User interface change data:
= Beginning of Section =
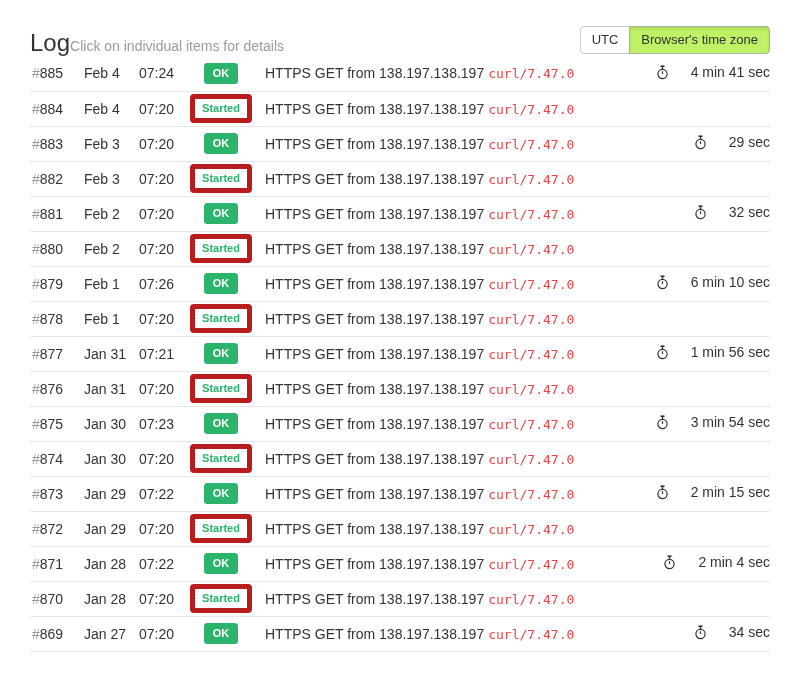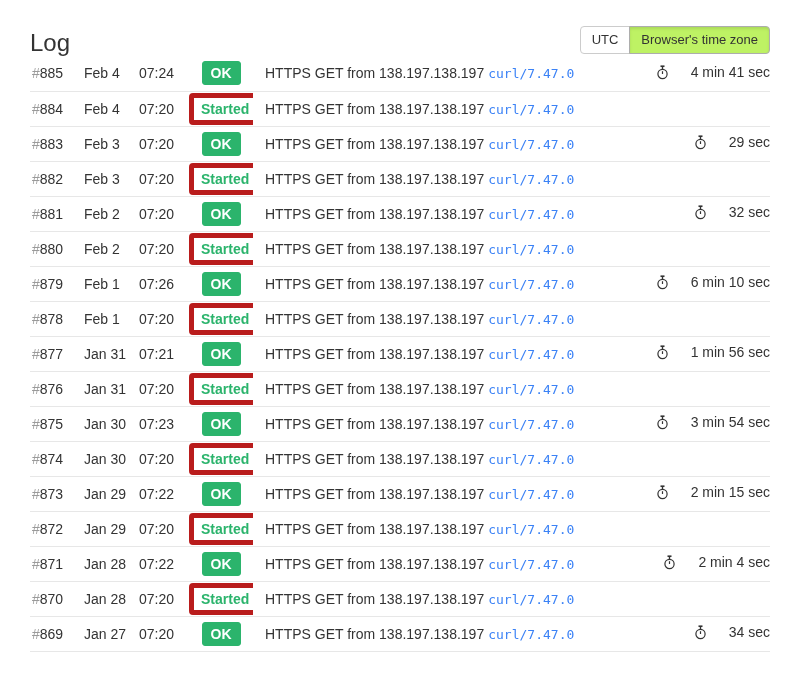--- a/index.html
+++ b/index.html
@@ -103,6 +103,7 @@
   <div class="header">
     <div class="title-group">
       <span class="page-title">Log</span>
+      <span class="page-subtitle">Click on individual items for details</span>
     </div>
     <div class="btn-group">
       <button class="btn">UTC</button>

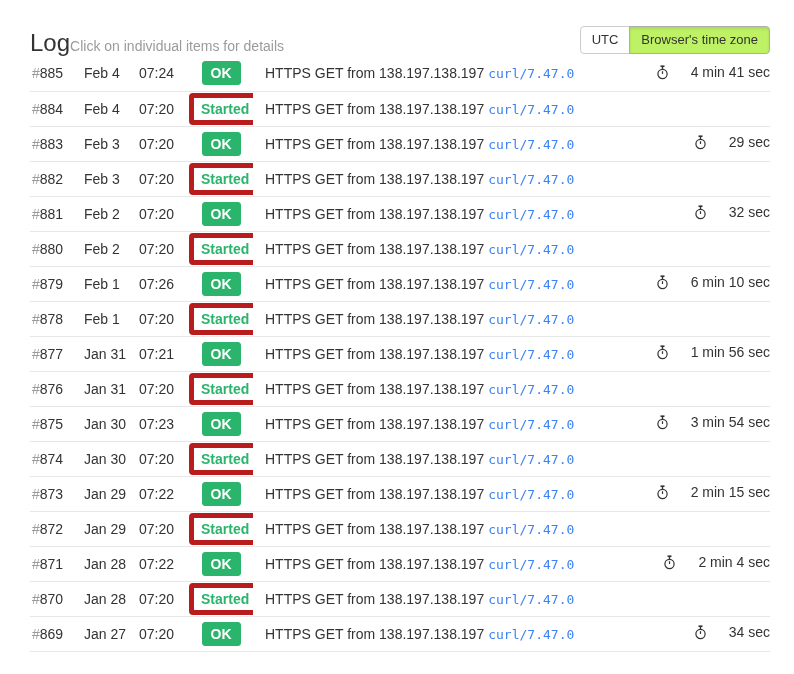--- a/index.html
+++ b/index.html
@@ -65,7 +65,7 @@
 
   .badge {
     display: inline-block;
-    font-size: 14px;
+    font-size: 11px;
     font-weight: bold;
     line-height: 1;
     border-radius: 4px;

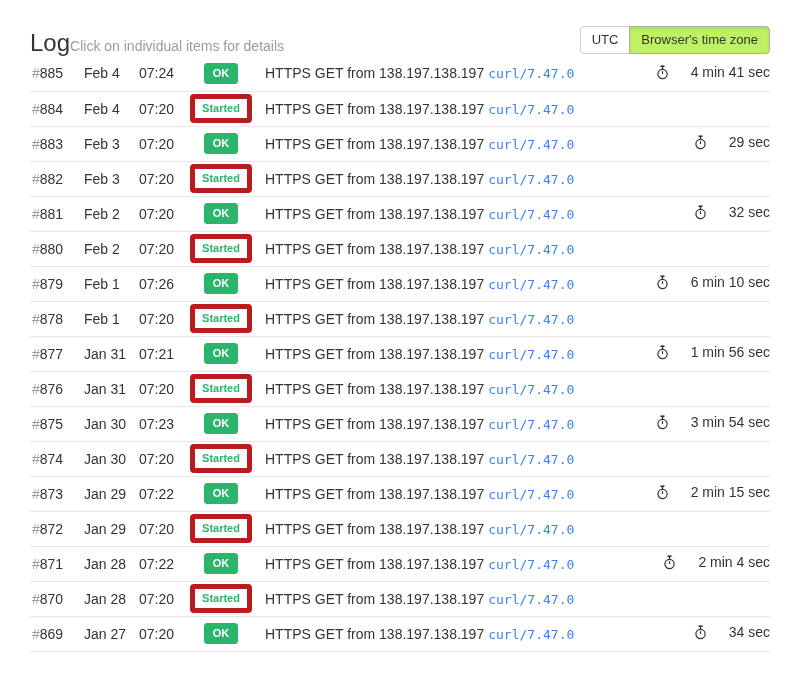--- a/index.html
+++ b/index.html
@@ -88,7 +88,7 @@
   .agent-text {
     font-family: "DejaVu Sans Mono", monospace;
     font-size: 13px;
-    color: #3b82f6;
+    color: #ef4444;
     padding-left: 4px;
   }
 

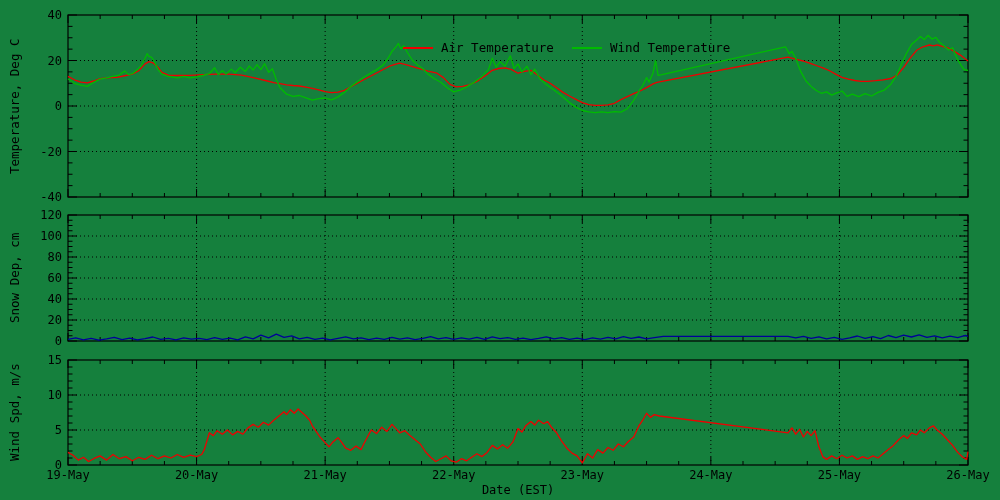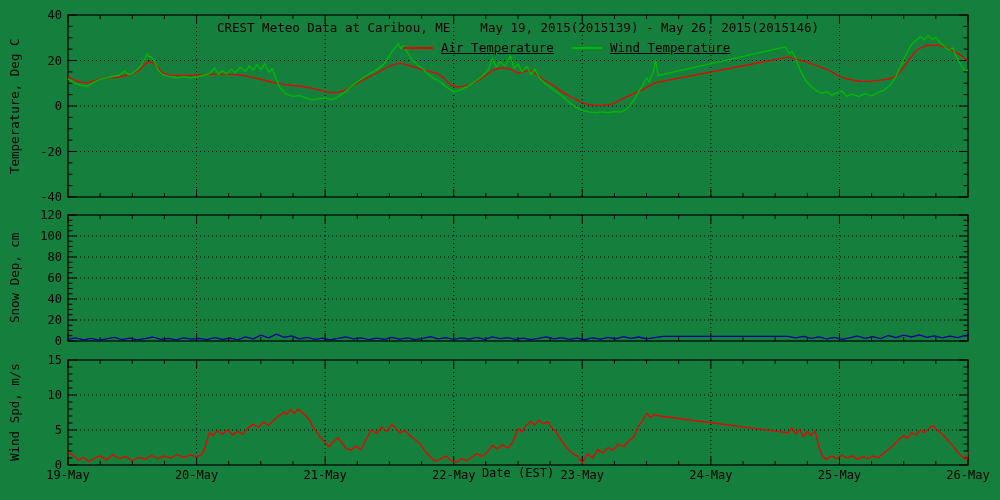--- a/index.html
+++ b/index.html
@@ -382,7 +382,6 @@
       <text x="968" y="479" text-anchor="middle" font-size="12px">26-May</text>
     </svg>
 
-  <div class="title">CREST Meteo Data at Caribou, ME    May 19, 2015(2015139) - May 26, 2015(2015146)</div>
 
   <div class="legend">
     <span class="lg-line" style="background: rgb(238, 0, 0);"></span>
= End of Section =
= Beginning of Section =
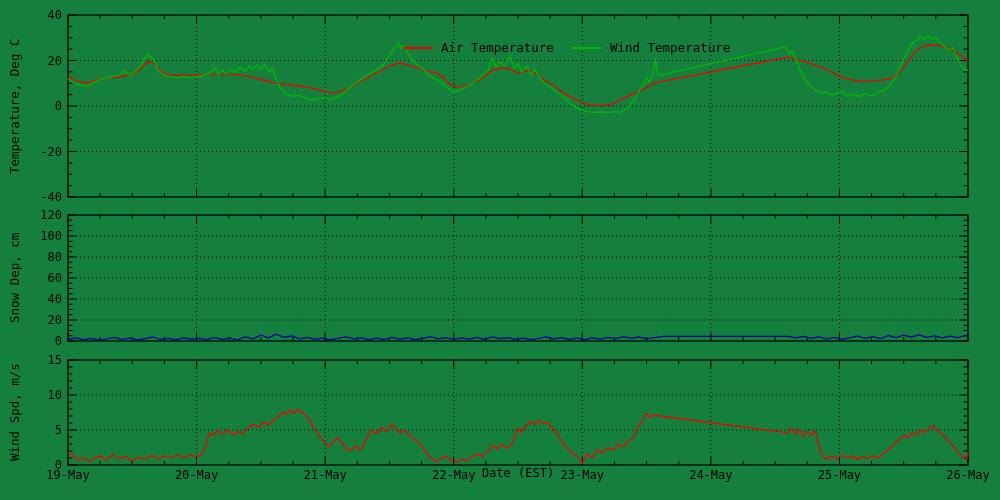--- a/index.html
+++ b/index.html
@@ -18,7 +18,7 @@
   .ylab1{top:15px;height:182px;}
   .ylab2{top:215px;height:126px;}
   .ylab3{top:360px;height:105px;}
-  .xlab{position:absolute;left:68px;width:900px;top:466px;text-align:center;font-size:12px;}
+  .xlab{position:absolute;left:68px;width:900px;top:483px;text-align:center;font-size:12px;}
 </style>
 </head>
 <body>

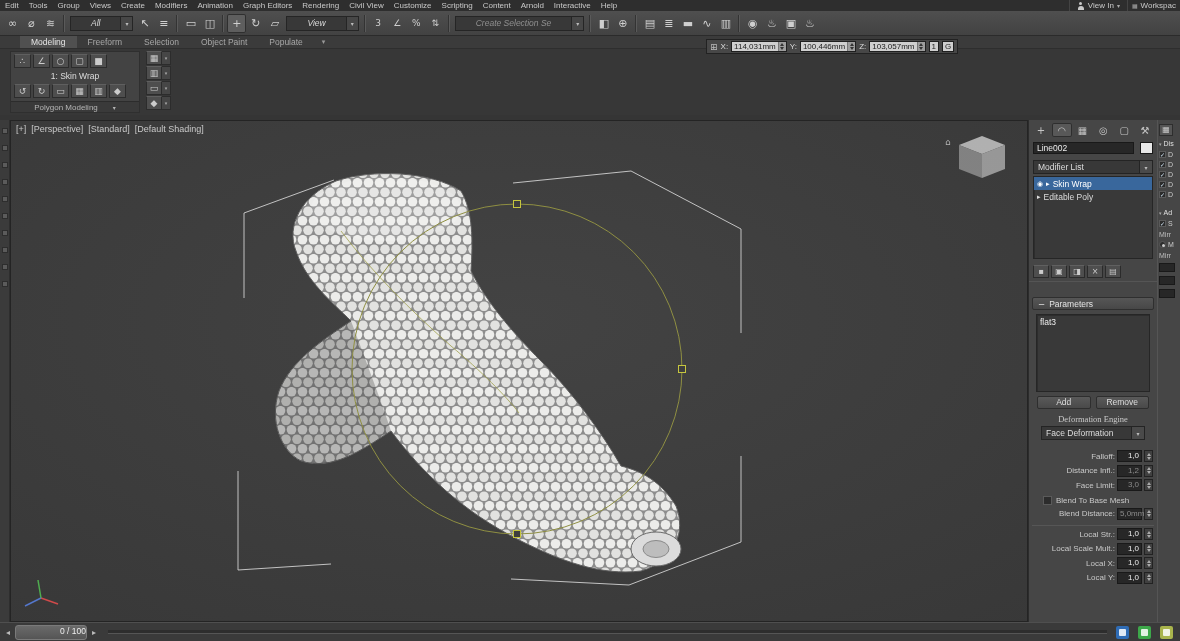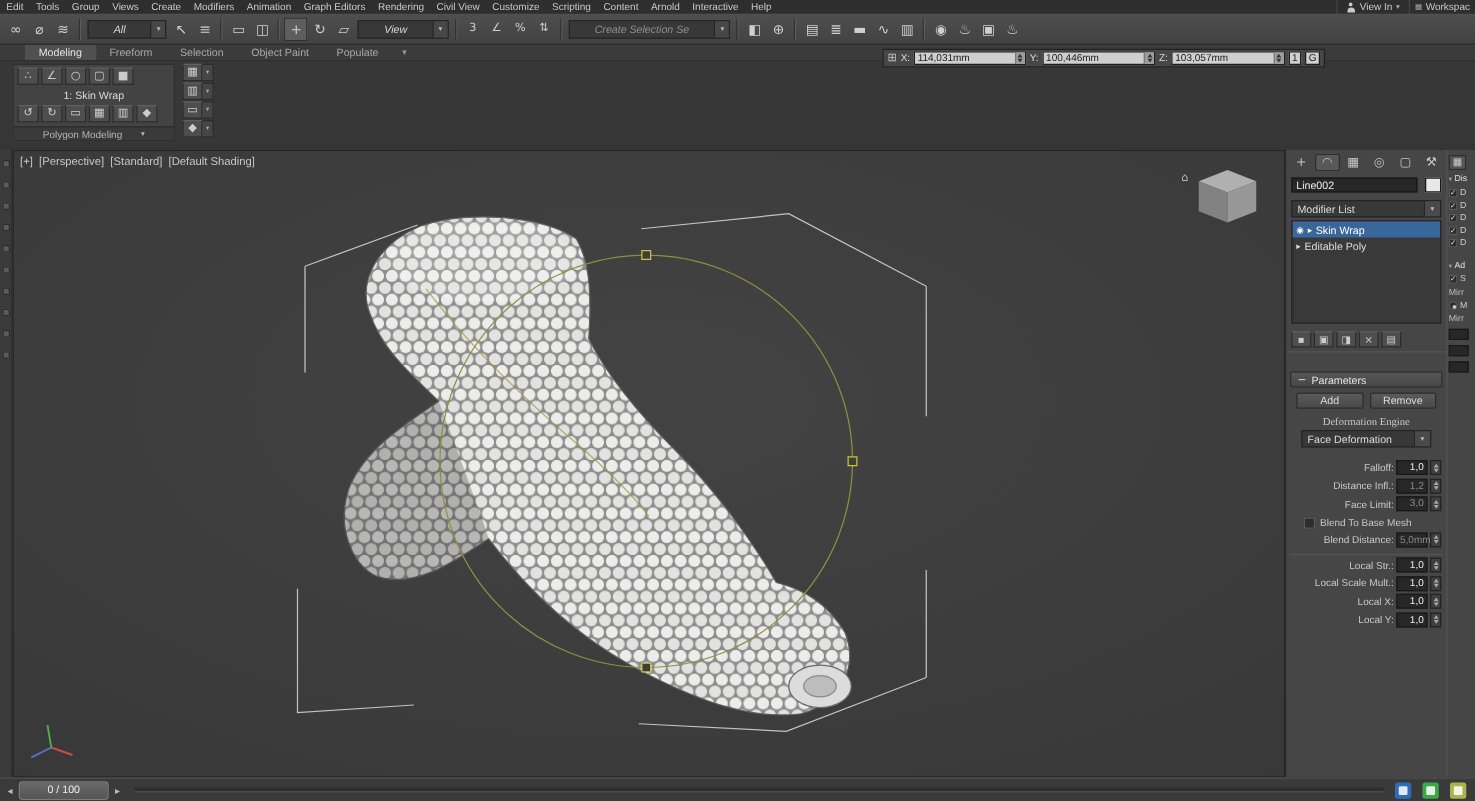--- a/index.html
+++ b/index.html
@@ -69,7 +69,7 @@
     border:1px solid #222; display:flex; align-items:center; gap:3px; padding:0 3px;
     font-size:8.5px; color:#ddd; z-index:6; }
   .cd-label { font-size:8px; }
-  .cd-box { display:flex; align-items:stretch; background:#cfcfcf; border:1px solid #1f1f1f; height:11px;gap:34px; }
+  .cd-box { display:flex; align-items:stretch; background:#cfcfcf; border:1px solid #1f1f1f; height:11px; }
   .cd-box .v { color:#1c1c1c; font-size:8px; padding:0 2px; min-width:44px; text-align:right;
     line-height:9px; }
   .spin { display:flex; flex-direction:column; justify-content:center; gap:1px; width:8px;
= End of Section =
→ THE TASK
Where the word "text" occurs in a line of the entries above, count that line, and reply with the total only.

→ EXERCISE OUTPUT
5